Mevlânâ Şeyh adı ile mârûf bir talebesi, kendisini bir müddet takip etti. Ubeydullah Ahrâr Hazretleri'nin, atının üzerinde bir sağa bir sola meylinden sonra kaybolduğu haberini verdi. Ubeydullah Ahrâr Hazretleri, bir müddet sonra döndü. Talebeleri, heyecanla bu âni yolculuğun hikmetini sordular. O da:

'Türk sultânı Mehmed Han, benden istiâne etti. Yardım diledi. Ben de ona yardım etmeye gittim. Allah Teâlâ'nın izni ile zafer kazanıldı.' buyurdular.

Horasan'dan gelip İstanbul'un fethine iştirak eden Pîr Ubeydullah Ahrâr'ın oğlu Hâce Abdülhâdî şöyle anlatır:

'İstanbul'a gittiğimde Sultan II. Bayezid, babam Ubeydullah Ahrâr'ın şekil ve şemâilini şöyle tarif etti:

'Babam Fatih anlattı: Fethin en şiddetli zamanında Rabbime ilticâ ederek zamanın kutbunun imdâda yetişmesini istedim. Şu şu vasıfta bir beyaz atın üzerinde karşıma geldi:

'Korkma! Zafer senindir!..' buyurdu.

O Pîre:

'Küffâr askeri çok fazla!' dedim.

O da bana cübbesini açarak:

'İçine bak!' dedi.

Hayretle, cübbesinin yeninin içinden sel gibi akan bir ordu gördüm.

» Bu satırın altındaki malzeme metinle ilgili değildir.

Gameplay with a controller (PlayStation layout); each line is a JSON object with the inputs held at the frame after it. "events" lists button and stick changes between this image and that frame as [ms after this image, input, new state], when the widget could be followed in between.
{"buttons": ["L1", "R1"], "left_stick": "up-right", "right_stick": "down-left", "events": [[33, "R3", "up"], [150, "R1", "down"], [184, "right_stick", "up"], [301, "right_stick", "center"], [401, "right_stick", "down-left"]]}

'Bu ordu sana yardıma geldi.' dedi.

Devam etti:

'Şimdi şu tepenin üzerinden üç defa kös'e tokmak vur! Ve bütün askere hücûm emrini ver!' buyurdu.

Ben de aynen öyle yaptım. O Pîr de, ordusu ile hücûma iştirâk etti. Feth-i mübîn gerçekleşti.'

Velhâsıl Fâtih'in, fetih sırasında cümle evliyânın rûhaniyet ve istiânesinden müstefîd olduğu târihî bir vâkıâdır.

(Âbide Şahsiyetleri ve Müesseseleriye Osmanlı, Osman Nûri TOPBAŞ)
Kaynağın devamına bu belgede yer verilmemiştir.